23 terms

APUSH Chapter 13 Question Review

APUSH-CH13-01. Corrupt Bargain
The term used to refer to JQA's election to the presidency. It was believed that there was an agreement for Henry Clay to promote JQA to become president and in return JQA would make Henry Clay the secretary of state.
APUSH-CH13-02. 1828 election as a revolution
The Jacksonians gained much ground as Andrew Jackson, a man for the people, became president. The focus on national power diminished as the power to the people grew.
APUSH-CH13-03. Spoils System
Jackson's patronage system, which allowed men to buy their way into office. This resulted in a very corrupt governmental office.
APUSH-CH13-04. Kitchen cabinet
Jackson's cabinet met in the kitchen, resulting in the name of the "kitchen cabinet"
APUSH-CH13-05. Tariff of Abominations- consequences
The south began to call for nullification as the tariff affected them so negatively and provided for no benefits. This late led to a conflict between Jackson and the state of SC. The issue was resolved by Henry Clay and his compromise bill. Nullification crisis. Force Bill. Compromise Tariff
APUSH-CH13-06. South Carolina Exposition and Protest
A pamphlet written by John Calhoun. The pamphlet called for nullification of the tariff. Based on VA/KY resolutions.

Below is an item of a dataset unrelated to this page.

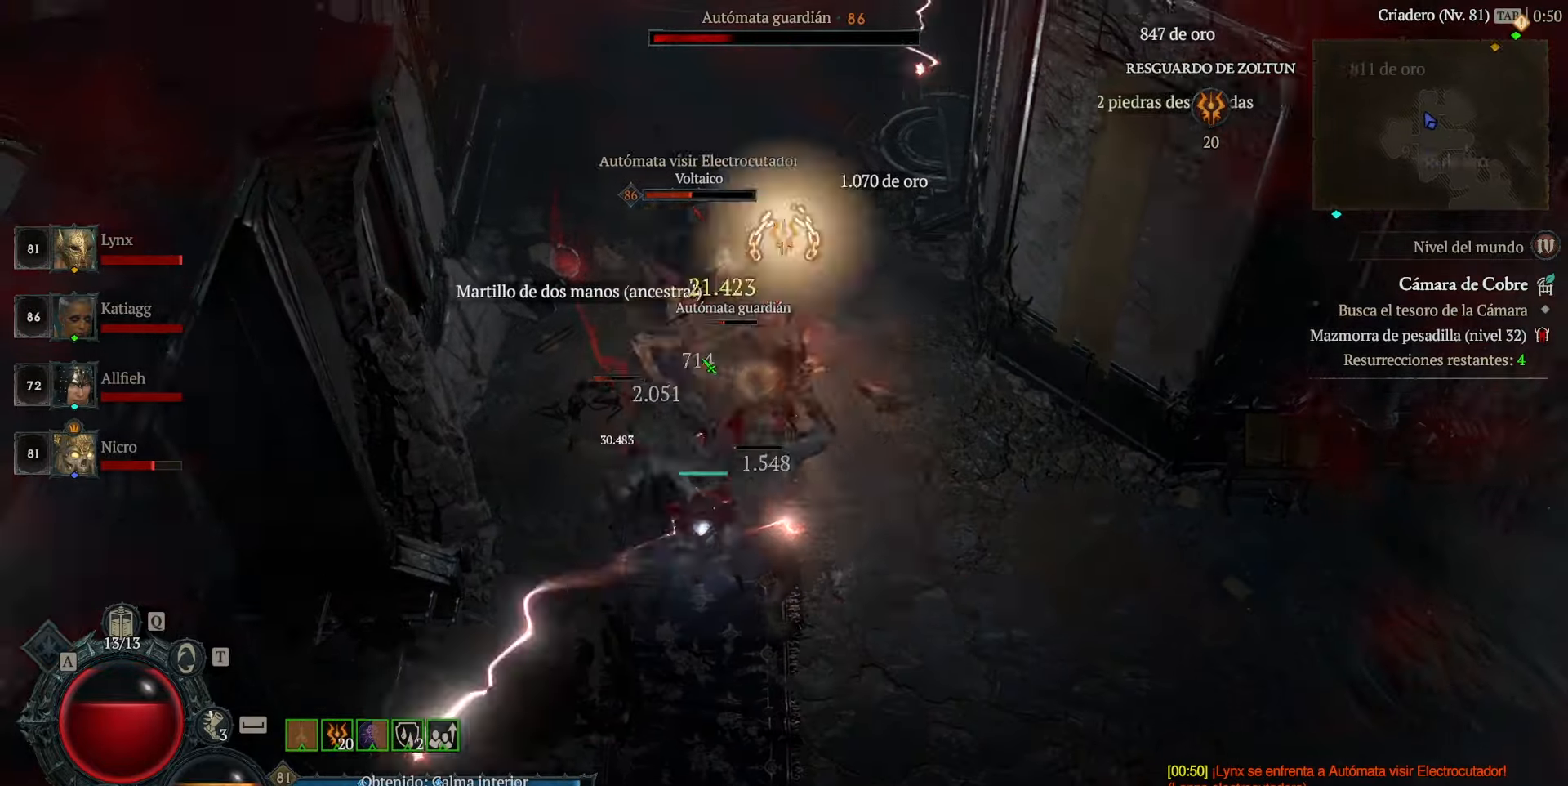
{"keys": [], "mouse": ["left"], "events": [[80, "mouse_left", "down"], [200, "mouse_left", "up"], [240, "mouse_left", "down"], [400, "mouse_left", "up"], [480, "mouse_left", "down"]]}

APUSH-CH13-07. South Carolina Ordinance of Nullification
This was SC's message to the nation that it would refuse to pay the tariff because of its unfair burden.
APUSH-CH13-08. Force Bill of 1833
This allowed the President to call up a militia to enforce laws.
APUSH-CH13-09. Webster-Hayne Debate
This was the issue of whether it was right for South Carolina to declare nullification of the tariff.
APUSH-CH13-10. Resolution of the nullification crisis
Henry Clay provided the compromise tariff which listed that the tariff would be slightly decreased over a period of eight years.
APUSH-CH13-11. Cherokees and the Supreme Court
As the other Americans were trying to fight against their forced removal through physical attacks, the Cherokees decided to take the issue to the Supreme Court. The Supreme Court decided that the Cherokees were right, yet Jackson believed otherwise, and he came out with the Indian Removal Act.
APUSH-CH13-12. Seminoles and the Indian Removal
The Indian Removal Act stated that the Native Americans in the east of the Mississippi must move to the west. The Seminole Indians took a stand in the Florida Everglades. They fought a guerrilla warfare.
APUSH-CH13-13. BUS - reason for Jacksonian opposition
Says that it favors the elite. Government deposits are used only for private loans, and only the rich make money off of government tax money.
APUSH-CH13-14. 1832 election - main issue
The main issue was the debate over the BUS.
APUSH-CH13-15. Banking system under Jackson
Jackson took the deposits out of the BUS, and placed them in the wildcat banks, which gave away loans very easily to the state governments.
APUSH-CH13-16. Whig Party
Combination of many anti- Jacksonian supporters.
APUSH-CH13-17. Panic of 1837
1/3 of the nation was in unemployment. Van Buren did not try to improve the economy because he felt it wasn't his responsibility. The independent treasury is established, so that Federal money could not be spent.
APUSH-CH13-18. Independent Treasury
a holding place for the government's money, where money could not be taken out.
APUSH-CH13-19. Texas Mexican policy toward, annexation
Mexico invited Americans to fill as a buffer supply. Required that settlers were to be Catholic. Slave trade is prohibited. Texas later breaks free from Mexico and applies for statehood, but is denied due to the issues over slavery.
APUSH-CH13-20. Alamo
The a battle fought for Texan independence against the Spanish. The battle ends in American defeat.
APUSH-CH13-21. San Jacinto
A victory for the American which led to a legal break away from the Mexican Empire.
APUSH-CH13-22. Jacksonian Democrat beliefs
Believed in the power of the people. The patronage system. The belief that people should be on top above all else.
APUSH-CH13-23. Two Party-System - reasons for
Needed to prevent radical ideas. There was both geographical and societal diversities, so no sectional differences came out as a result.